### Twoje zadanie:
Wypisz wszystkie reprezentacje narodowe, które pojawiają się w tekście o hokejowych mistrzostwach świata poniżej.

Hokejowe MŚ: Czesi i Rosjanie w półfinałach
Czesi awansowali do półfinału hokejowych mistrzostw świata elity, które odbywają się w Mińsku. W ćwierćfinale pokonali USA 4-3. Przełomowym momentem spotkania była połowa drugiej tercji, kiedy lodowisko z karą meczu opuścił kapitan "Jankesów" Justin Abdelkader. Do półfinału zakwalifikowali się też Rosjanie, którzy wygrali z Francją 3-0.

Amerykanie prowadzenie objęli w siódmej minucie, wykorzystując pierwszy w meczu okres gry w przewadze. Hokeiści z Ameryki Północnej wygrali wznowienie w tercji rywali, na strzał spod linii niebieskiej zdecydował się Peter Mueller, a lecący krążek musnął stojący przed bramką Brock Nelson.
Czesi wyrównali trzy minuty później. Tomasz Rolinek wyłuskał krążek w tercji przeciwnika, trafił on do Jana Kovarza, który natychmiast uderzył, Tim Thomas zdołał jeszcze go odbić, a szansę na wybicie "gumy" miał Matt Donovan, ale w nią nie trafił, co wykorzystał najeżdżający na bramkę Rolinek.
W 11. minucie na ławkę kar powędrował Justin Abdelkader, jednak to grający w osłabieniu hokeiści ze Stanów Zjednoczonych stworzyli sobie świetną okazję do strzelenia gola. Wyprowadzili bowiem kontrę - Tyler Johnson i Nelson jechali sami na bramkę strzeżoną przez Alexandra Salaka, ale ten drugi nie przechytrzył czeskiego golkipera.

### Fragment danych:
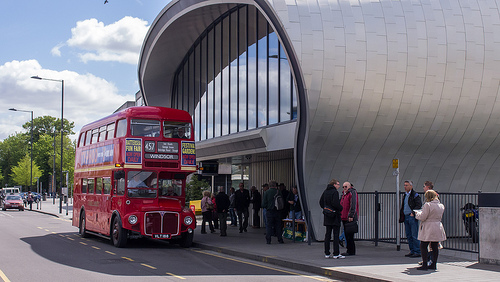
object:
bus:
[47, 104, 204, 244]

### Pełne rozwiązanie:
Czechy, USA, Rosja, Francja